(Beginning of PASSAGE)
Re: Is Recovery actually paused?

From: Dilip Kumar <dilipbalaut(at)gmail(dot)com>
To: Masahiko Sawada <sawada(dot)mshk(at)gmail(dot)com>
Cc: Yugo NAGATA <nagata(at)sraoss(dot)co(dot)jp>, Kyotaro Horiguchi <horikyota(dot)ntt(at)gmail(dot)com>, Robert Haas <robertmhaas(at)gmail(dot)com>, Simon Riggs <simon(at)2ndquadrant(dot)com>, PostgreSQL Hackers <pgsql-hackers(at)lists(dot)postgresql(dot)org>
Subject: Re: Is Recovery actually paused?
Date: 2021-01-18 05:56:00
Message-ID: CAFiTN-v_q9nSLt+ww8-vaDpiuWr+HKc=EFkWAXHX-PS+z6XGkg@mail.gmail.com
Views: Raw Message | Whole Thread | Download mbox | Resend email
Thread:
Lists: pgsql-hackers

On Sun, Jan 17, 2021 at 1:48 PM Dilip Kumar <dilipbalaut(at)gmail(dot)com> wrote:
>
> On Sat, Jan 16, 2021 at 8:59 AM Masahiko Sawada <sawada(dot)mshk(at)gmail(dot)com> wrote:
> >
> > On Wed, Jan 13, 2021 at 9:20 PM Dilip Kumar <dilipbalaut(at)gmail(dot)com> wrote:
> > >
> > > On Wed, Jan 13, 2021 at 3:35 PM Dilip Kumar <dilipbalaut(at)gmail(dot)com> wrote:
> > > >
> > > > On Wed, Jan 13, 2021 at 3:27 PM Yugo NAGATA <nagata(at)sraoss(dot)co(dot)jp> wrote:
> > > > >
> > > > > On Thu, 10 Dec 2020 11:25:23 +0530
> > > > > Dilip Kumar <dilipbalaut(at)gmail(dot)com> wrote:
> > > > >
> > > > > > > > However, I wonder users don't expect pg_is_wal_replay_paused to wait.
> > > > > > > > Especially, if max_standby_streaming_delay is -1, this will be blocked forever,
> > > > > > > > although this setting may not be usual. In addition, some users may set
> > > > > > > > recovery_min_apply_delay for a large. If such users call pg_is_wal_replay_paused,
> > > > > > > > it could wait for a long time.
(End of PASSAGE)
WORK REQUEST A |
Lay out the saved entries as a numbered list, from the first line of the entries up to and including the line with "Resistenza Terrestre". Leave out blank lines.
(Beginning of MATERIAL PROVIDED)
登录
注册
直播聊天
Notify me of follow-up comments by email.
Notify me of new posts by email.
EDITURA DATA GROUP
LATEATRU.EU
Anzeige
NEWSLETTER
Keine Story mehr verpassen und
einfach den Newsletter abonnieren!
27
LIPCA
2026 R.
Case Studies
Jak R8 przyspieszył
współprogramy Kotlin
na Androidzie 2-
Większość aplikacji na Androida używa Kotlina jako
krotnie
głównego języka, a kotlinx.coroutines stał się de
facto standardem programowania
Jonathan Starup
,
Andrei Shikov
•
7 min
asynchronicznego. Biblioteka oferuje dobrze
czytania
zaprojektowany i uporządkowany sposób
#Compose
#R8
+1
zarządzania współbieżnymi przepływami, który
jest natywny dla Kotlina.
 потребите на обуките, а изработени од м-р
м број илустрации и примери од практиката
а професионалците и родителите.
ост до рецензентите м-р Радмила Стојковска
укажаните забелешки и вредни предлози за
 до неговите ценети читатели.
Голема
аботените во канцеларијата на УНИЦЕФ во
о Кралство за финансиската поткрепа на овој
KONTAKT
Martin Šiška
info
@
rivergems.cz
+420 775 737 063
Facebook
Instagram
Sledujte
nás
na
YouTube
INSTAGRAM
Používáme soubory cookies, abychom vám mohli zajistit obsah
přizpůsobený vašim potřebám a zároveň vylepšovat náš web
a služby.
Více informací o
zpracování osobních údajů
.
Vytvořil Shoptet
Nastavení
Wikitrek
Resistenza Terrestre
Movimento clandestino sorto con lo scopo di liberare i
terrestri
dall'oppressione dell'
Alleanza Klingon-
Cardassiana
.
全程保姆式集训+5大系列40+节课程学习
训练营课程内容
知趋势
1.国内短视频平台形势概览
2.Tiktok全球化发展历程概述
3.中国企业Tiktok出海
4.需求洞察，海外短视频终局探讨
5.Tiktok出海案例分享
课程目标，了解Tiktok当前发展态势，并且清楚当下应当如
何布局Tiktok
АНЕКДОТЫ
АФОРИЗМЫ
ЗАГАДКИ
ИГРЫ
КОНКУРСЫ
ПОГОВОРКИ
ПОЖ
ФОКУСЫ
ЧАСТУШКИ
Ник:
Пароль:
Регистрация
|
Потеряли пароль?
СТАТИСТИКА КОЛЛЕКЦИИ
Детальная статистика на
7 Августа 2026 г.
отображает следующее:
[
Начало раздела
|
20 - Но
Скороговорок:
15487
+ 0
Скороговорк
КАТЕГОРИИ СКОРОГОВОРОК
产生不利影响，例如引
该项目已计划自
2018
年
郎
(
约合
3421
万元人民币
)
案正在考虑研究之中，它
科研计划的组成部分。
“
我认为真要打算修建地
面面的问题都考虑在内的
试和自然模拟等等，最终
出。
(End of MATERIAL PROVIDED)
WORK REQUEST B |
Continue the mailing-list message about whether recovery is actually paused, starting right after its last sentence.

RESPONSE BOX A |
1. 登录
2. 注册
3. 直播聊天
4. Notify me of follow-up comments by email.
5. Notify me of new posts by email.
6. EDITURA DATA GROUP
7. LATEATRU.EU
8. Anzeige
9. NEWSLETTER
10. Keine Story mehr verpassen und
11. einfach den Newsletter abonnieren!
12. 27
13. LIPCA
14. 2026 R.
15. Case Studies
16. Jak R8 przyspieszył
17. współprogramy Kotlin
18. na Androidzie 2-
19. Większość aplikacji na Androida używa Kotlina jako
20. krotnie
21. głównego języka, a kotlinx.coroutines stał się de
22. facto standardem programowania
23. Jonathan Starup
24. ,
25. Andrei Shikov
26. •
27. 7 min
28. asynchronicznego. Biblioteka oferuje dobrze
29. czytania
30. zaprojektowany i uporządkowany sposób
31. #Compose
32. #R8
33. +1
34. zarządzania współbieżnymi przepływami, który
35. jest natywny dla Kotlina.
36.  потребите на обуките, а изработени од м-р
37. м број илустрации и примери од практиката
38. а професионалците и родителите.
39. ост до рецензентите м-р Радмила Стојковска
40. укажаните забелешки и вредни предлози за
41.  до неговите ценети читатели.
42. Голема
43. аботените во канцеларијата на УНИЦЕФ во
44. о Кралство за финансиската поткрепа на овој
45. KONTAKT
46. Martin Šiška
47. info
48. @
49. rivergems.cz
50. +420 775 737 063
51. Facebook
52. Instagram
53. Sledujte
54. nás
55. na
56. YouTube
57. INSTAGRAM
58. Používáme soubory cookies, abychom vám mohli zajistit obsah
59. přizpůsobený vašim potřebám a zároveň vylepšovat náš web
60. a služby.
61. Více informací o
62. zpracování osobních údajů
63. .
64. Vytvořil Shoptet
65. Nastavení
66. Wikitrek
67. Resistenza Terrestre

RESPONSE BOX B |
> > > > > > > >
> > > > > > > > At least, I think we need some descriptions on document to explain
> > > > > > > > pg_is_wal_replay_paused could wait while a time.
> > > > > > >
> > > > > > > Ok
> > > > > >
> > > > > > Fixed this, added some comments in .sgml as well as in function header
> > > > >
> > > > > Thank you for fixing this.
> > > > >
> > > > > Also, is it better to fix the description of pg_wal_replay_pause from
> > > > > "Pauses recovery." to "Request to pause recovery." in according with
> > > > > pg_is_wal_replay_paused?
> > > >
> > > > Okay
> > > >
> > > > >
> > > > > > > > Also, how about adding a new boolean argument to pg_is_wal_replay_paused to
> > > > > > > > control whether this waits for recovery to get paused or not? By setting its
> > > > > > > > default value to true or false, users can use the old format for calling this
> > > > > > > > and the backward compatibility can be maintained.
> > > > > > >
> > > > > > > So basically, if the wait_recovery_pause flag is false then we will
> > > > > > > immediately return true if the pause is requested? I agree that it is
> > > > > > > good to have an API to know whether the recovery pause is requested or
> > > > > > > not but I am not sure is it good idea to make this API serve both the
> > > > > > > purpose? Anyone else have any thoughts on this?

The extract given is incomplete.